This project was the first, comprehensive investigation into the life cycle of fire behaviour, from initiation, through development, to steady-state behaviour. Knowledge gained will better enable fire authorities to understand the expected behaviour of fire, and the window of time they have to successfully attack new fires before they become too big for direct attack, and require extended or indirect strategies.
This project investigated factors that are important in influencing the occurrence of bushfires, the successful initiation of spot fires from firebrands, the rate of growth and development of new fires that successfully ignite to steady-state rate of spread, and the transitions of such fires through vertical fuel strata as they increase in intensity and size.
The project's research team was based at CSIRO Ecosystem Sciences. Its leader was Dr Andrew Sullivan, working with researchers Dr Peter Ellis, Jim Gould and Dr Matt Plucinski. Five major areas were investigated.
Fire occurrence modelling
This research developed models that predict the number and probability of human-caused bushfires per day in south west Western Australia from bushfire incident records and weather data. Significant predictor factors used in these models included fuel moisture, the number of recent bushfires, the day of the week (or type of day, such as public holidays) and rainfall.

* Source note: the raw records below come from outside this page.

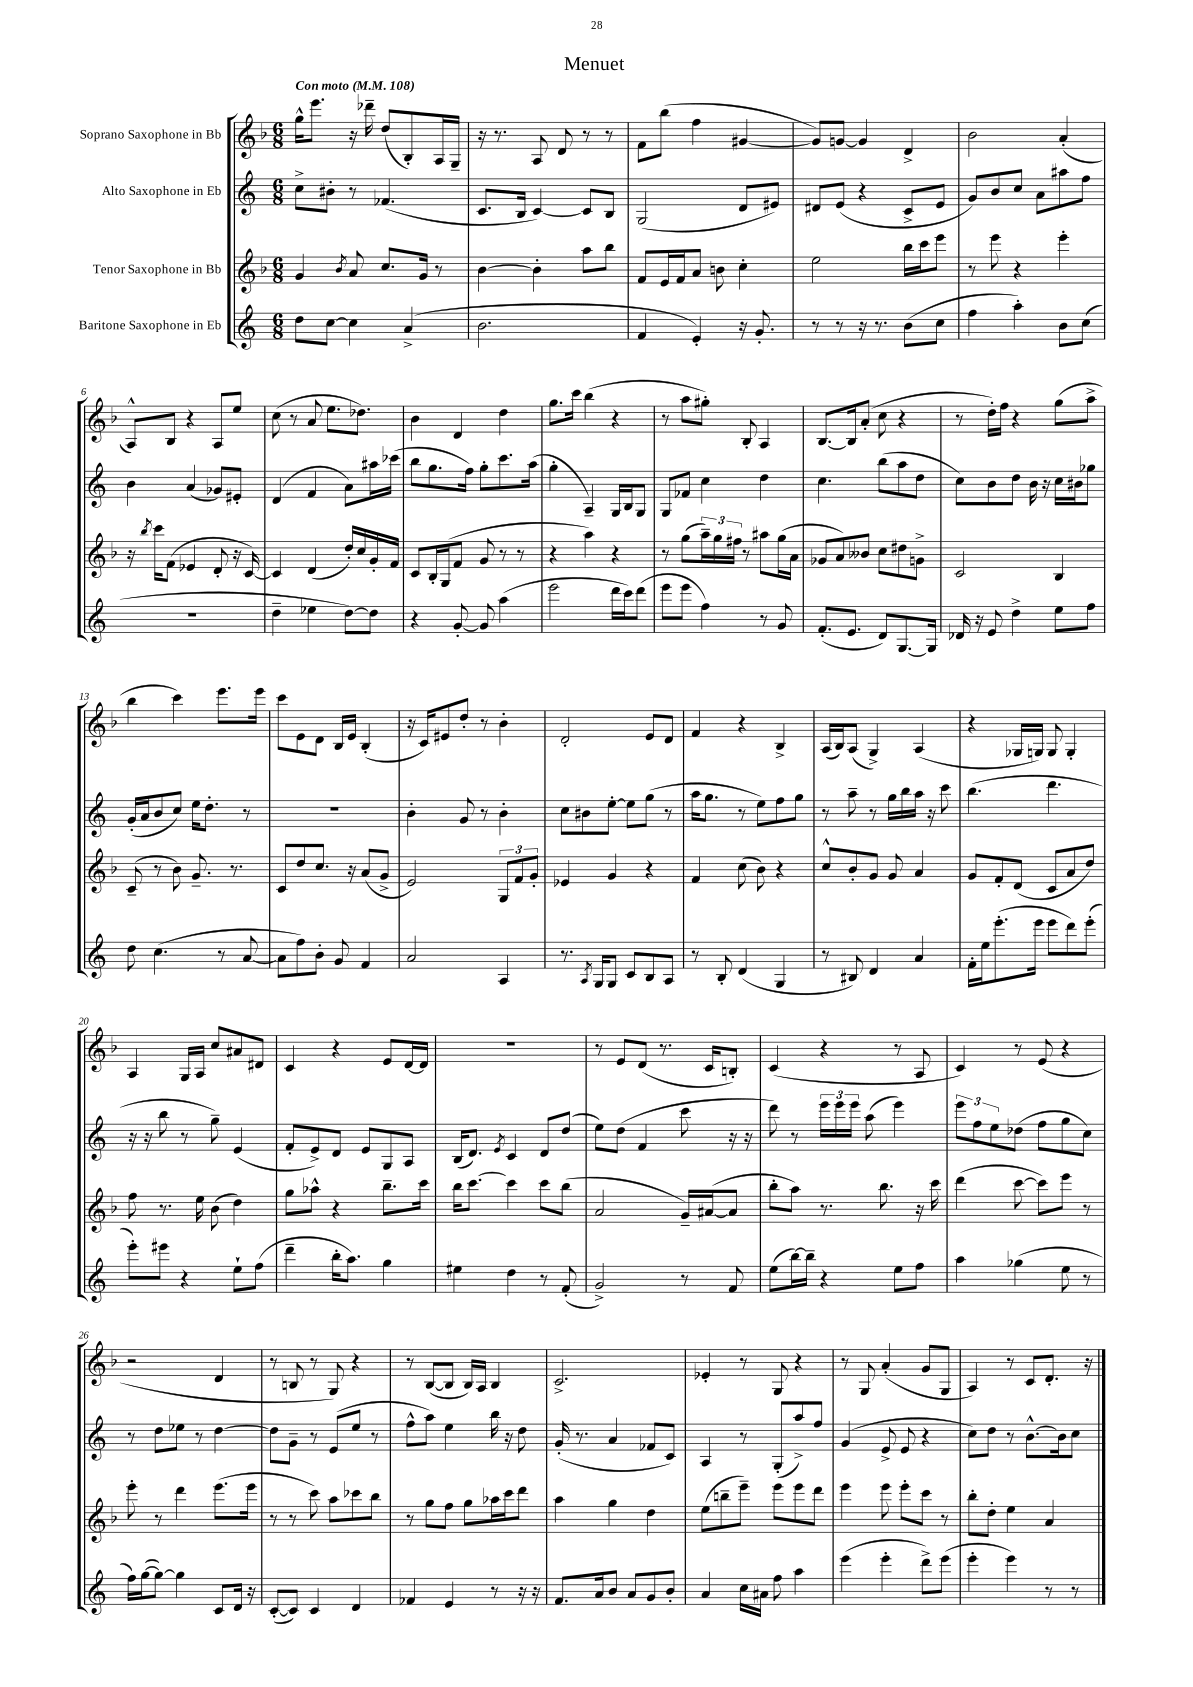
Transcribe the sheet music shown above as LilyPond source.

\header { title = "Menuet" }
<<
\new StaffGroup <<
\new Staff = "s0" \with { instrumentName = "Soprano Saxophone in Bb" } {
    \clef treble \key f \major \numericTimeSignature \time 6/8 \tempo "Con moto" 4 = 108
    g''16-^ e'''8. r16 des'''16-- d''8( bes8-.) a16 g16-- |
    r16 r8. a8 d'8 r8 r8 |
    f'8 bes''8( f''4 gis'4~ |
    gis'8) g'8~ g'4 d'4-> |
    bes'2 a'4-.( |
    a8-^) bes8 r4 a8 e''8 |
    c''8( r8 a'8 e''8. des''8.) |
    bes'4 d'4 d''4 |
    g''8. c'''16 bes''4( r4 |
    r8 a''8 gis''8-.) bes8-. a4 |
    bes8.~ bes16 a'8-.( c''8 r4 |
    r8 d''16-.) f''16 r4 g''8( a''8-> |
    bes''4 c'''4) e'''8. e'''16 |
    c'''8 e'8 d'8 bes16 e'16 bes4-.( |
    r16 c'16) eis'8 d''8-. r8 bes'4-. |
    d'2-. e'8 d'8 |
    f'4 r4 bes4-> |
    a16( bes16) a8( g4->) a4( |
    r4 ges16 g16) g8 g4-. |
    a4 g16 a16 c''8 ais'8 dis'8 |
    c'4 r4 e'8 d'16~ d'16 |
    R2. |
    r8 e'8 d'8( r8. c'16 b8-.) |
    c'4( r4 r8 a8 |
    c'4) r8 e'8( r4 |
    r2 d'4 |
    r8 b8 r8 g8) r4 |
    r8 bes8~( bes8 bes16) a16 bes4 |
    c'2.-> |
    ees'4-. r8 g8 r4 |
    r8 g8 a'4-.( g'8 g8 |
    a4) r8 c'8 d'8.-. r16 \bar "|." |
}
\new Staff = "s1" \with { instrumentName = "Alto Saxophone in Eb" } {
    \clef treble \key c \major \numericTimeSignature \time 6/8
    c''8-> bis'8-. r8 fes'4.( |
    c'8. b16 c'4~) c'8 b8 |
    g2( d'8 eis'8) |
    dis'8 e'8( r4 c'8-> e'8 |
    g'8) b'8 c''8 a'8 ais''8 f''8 |
    b'4 a'4( ges'8) eis'8-. |
    d'4( f'4 a'8) ais''16 ces'''16( |
    b''8 g''8. f''16) g''8-. c'''8. a''16( |
    g''4-. a4--) g16 b16 g8 |
    g8 fes'8 c''4 d''4 |
    c''4. b''8( a''8 d''8 |
    c''8) b'8 d''8 b'16 r16 c''16 bis'16 ges''8 |
    g'16-.( a'16 b'8 c''8) e''16 d''8.-. r8 |
    R2. |
    b'4-. g'8 r8 b'4-. |
    c''8 bis'8 e''8~-. e''8 g''8( r8 |
    a''16 g''8. r8 e''8) f''8 g''8 |
    r8 a''8-- r8 g''16 b''16 a''16 r16 c'''8 |
    b''4.( d'''4. |
    r16 r16 b''8 r8 g''8--) e'4( |
    f'8-. e'8->) d'8 e'8 g8 a8 |
    b16( d'8.) \acciaccatura { e'8 } c'4 d'8 d''8( |
    e''8) d''8( f'4 c'''8 r16 r16 |
    d'''8) r8 \tuplet 3/2 { e'''16 e'''16 e'''16 } a''8( e'''4) |
    \tuplet 3/2 { e'''8 f''8 e''8 } des''8( f''8 g''8 c''8) |
    r8 d''8 ees''8 r8 d''4~ |
    d''8 g'8-- r8 e'8( e''8 r8 |
    f''8-^ a''8) e''4 b''16 r16 d''8 |
    g'16-.( r8. a'4 fes'8 c'8) |
    a4 r8 g8-.( a''8->) f''8 |
    g'4( e'8-> e'8 r4 |
    c''8) d''8 r8 b'8.~-^ b'16 c''8 \bar "|." |
}
\new Staff = "s2" \with { instrumentName = "Tenor Saxophone in Bb" } {
    \clef treble \key f \major \numericTimeSignature \time 6/8
    g'4 \acciaccatura { bes'8 } a'8 c''8. g'16 r8 |
    bes'4~ bes'4-. a''8 bes''8 |
    f'8 e'16 f'16 a'8 b'8 c''4-. |
    e''2 bes''16 c'''16 e'''8 |
    r8 e'''8 r4 e'''4-. |
    r16 \acciaccatura { bes''8 } c'''16 f'8( ees'4 d'8-. r16 c'16~) |
    c'4 d'4( d''16-.) c''16 g'16-. f'16 |
    c'8 bes16-. g16( f'8 g'8 r8 r8 |
    r4 a''4) r4 |
    r8 g''8( \tuplet 3/2 { a''16--) g''16 fis''16 } r8 ais''8 g''16( a'16 |
    ges'8 a'8) beses'8 c''8 dis''8 g'8-> |
    c'2 bes4 |
    c'8--( r8 bes'8) g'8.-- r8. |
    c'8 d''8 c''8. r16 a'8( g'8-> |
    e'2) \tuplet 3/2 { g8 f'8 g'8-. } |
    ees'4 g'4 r4 |
    f'4 c''8( bes'8) r4 |
    c''8-^ bes'8-. g'8 g'8 a'4 |
    g'8 f'8-. d'8( c'8 a'8 d''8) |
    f''8 r8. e''16 bes'8( d''4) |
    g''8 aes''8-^ r4 bes''8.-- c'''16 |
    bes''16 c'''8.~ c'''4 c'''8 bes''8( |
    a'2 g'16--) ais'16~( ais'8 |
    bes''8-. a''8) r8. bes''8. r16 c'''16 |
    d'''4( c'''8~ c'''8) e'''8 r8 |
    e'''8-. r8 d'''4 e'''8.( e'''16 |
    r8 r8 c'''8) a''8 ces'''8 bes''8 |
    r8 g''8 f''8 g''8 aes''16 c'''16 d'''8 |
    a''4 g''4 d''4 |
    e''8( b''8-- e'''8--) e'''8 e'''8 d'''8 |
    e'''4 e'''8 e'''8-. c'''8 r8 |
    bes''8-. d''8-. e''4 a'4 \bar "|." |
}
\new Staff = "s3" \with { instrumentName = "Baritone Saxophone in Eb" } {
    \clef treble \key c \major \numericTimeSignature \time 6/8
    d''8 c''8~ c''4 a'4->( |
    b'2. |
    f'4 e'4-.) r16 g'8.-. |
    r8 r8 r16 r8. b'8( c''8 |
    f''4 a''4-.) b'8 c''8( |
    R2. |
    d''4-- ees''4 d''8~) d''8 |
    r4 g'8~-. g'8 a''4( |
    e'''2 d'''16 c'''16) d'''8( |
    e'''8 e'''8 f''4) r8 g'8 |
    f'8.-.( e'8. d'8) g8.~ g16 |
    des'16 r16 e'8 d''4-> e''8 f''8 |
    d''8 c''4.( r8 a'8~ |
    a'8 f''8) b'8-. g'8 f'4 |
    a'2 a4 |
    r8. \acciaccatura { a8 } g16 g8 c'8 b8 a8 |
    r8 b8-. d'4( g4 |
    r8 bis8) d'4 a'4 |
    f'16-. e''16 e'''8.-.( e'''16 e'''8 d'''8) e'''8-.( |
    e'''8-.) eis'''8 r4 e''8-! f''8( |
    d'''4-- b''16-. a''8.) g''4 |
    eis''4 d''4 r8 f'8-.( |
    g'2->) r8 f'8 |
    e''8( b''16~) b''16-- r4 e''8 f''8 |
    a''4 ges''4( e''8 r8 |
    f''16) g''16~( g''8~) g''4 c'8 d'16 r16 |
    c'8~-.( c'8) c'4 d'4 |
    fes'4 e'4 r8 r16 r16 |
    f'8. a'16 b'8 a'8 g'8 b'8-. |
    a'4 c''16 ais'16 f''8 a''4 |
    e'''4( e'''4-. d'''8->) e'''8( |
    e'''4-. e'''4) r8 r8 \bar "|." |
}
>>
>>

Analysis shows that days with human-caused fires are more likely to occur on weekends and public holidays that coincide with days of low fuel moisture content, as well as days that follow periods of high fire activity.
Findings show that the models have reasonable accuracy (between 81 and 99%). Fire management agencies could use these models to inform their daily operational resource planning.
The study relied on fire incident records, and demonstrated the importance of high quality data for analyses and modelling.
Fire initiation from firebrands
This study calculated the probability of a flaming ignition in a dry sclerophyll forest fuel bed by standard flaming and glowing firebrands. The firebrand samples were selected to have the combustion and aerodynamic characteristics of small firebrands from the dry forests of southern Australia. Ignition was studied in a small purpose-built wind tunnel.
For flaming firebrands in the absence of wind, a fuel moisture content of 14% or less is necessary for ignition to commence, with a 50% probability of successful ignition once fuel moisture content is below 9%. In the presence of wind, the fuel moisture content can be as high as 21% before ignition commences, with a 50% probability of successful ignition once fuel moisture content is below 13%. At moisture contents less than about 7%, ignition is essentially guaranteed from any flaming firebrand equivalent to the standard sample.
For glowing firebrands, fuel-bed moisture content and wind speed were the key explanatory variables. The importance of wind in ignition from glowing samples suggested that air flow turbulence may play a large role in determining successful ignition from glowing firebrands.
Fire growth and development
The CSIRO Pyrotron (a bushfire wind tunnel) was used to experimentally study fires ignited from a range of sizes in a continuous bed of fine, dry eucalypt litter fuel, with rate of spread was measured precisely.
Analysis of the data resulted in a model that suggests that, under extreme fire weather conditions, a fire starting from a point in uniform, dry sclerophyll litter will take about 20 minutes to reach steady-state rate of spread. Under milder conditions, a fire may take an hour to reach steady state.
The results are most applicable to prescribed fire, but also provide important insights into fire development in eucalypt litter and indicate the importance of time in fire control, which increases with fire danger.
Vertical fire transition and propagation
This study investigated the growth of fire through the vertically separated, horizontally stratified structure of dry sclerophyll forests.
A model based upon the fundamental physics of conservation of energy, heat transfer and combustion was developed that described the escalating behaviour of a fire burning in the understorey of eucalypt forests as it ignites and spreads through higher strata of fuel.
Fire-suppression, resource-allocation framework
This framework provides a roadmap for linking the models developed for fire occurrence prediction, fire initiation probability, fire growth and fire transitions into a national bushfire suppression resource allocation tool for Australia. In particular, this tool could answer the critical questions asked by fire authorities, such as: How many resources are required for a given set of conditions? Where should such resources be placed? And how should the suppression actions be prioritised?
The increasing need for fire agencies to share suppression resources during peak demand periods makes it even more important to be able to anticipate short-term fire danger, fire load, and suppression-resource demands so that resources can be mobilised most effectively. Fire propagation and development information can be used with models of fire occurrence to better understand fire load. This information can assist decision making about resource requirements, allow fire authorities to better determine the transition between initial and extended attack, prioritise between fires, and generally improve planning.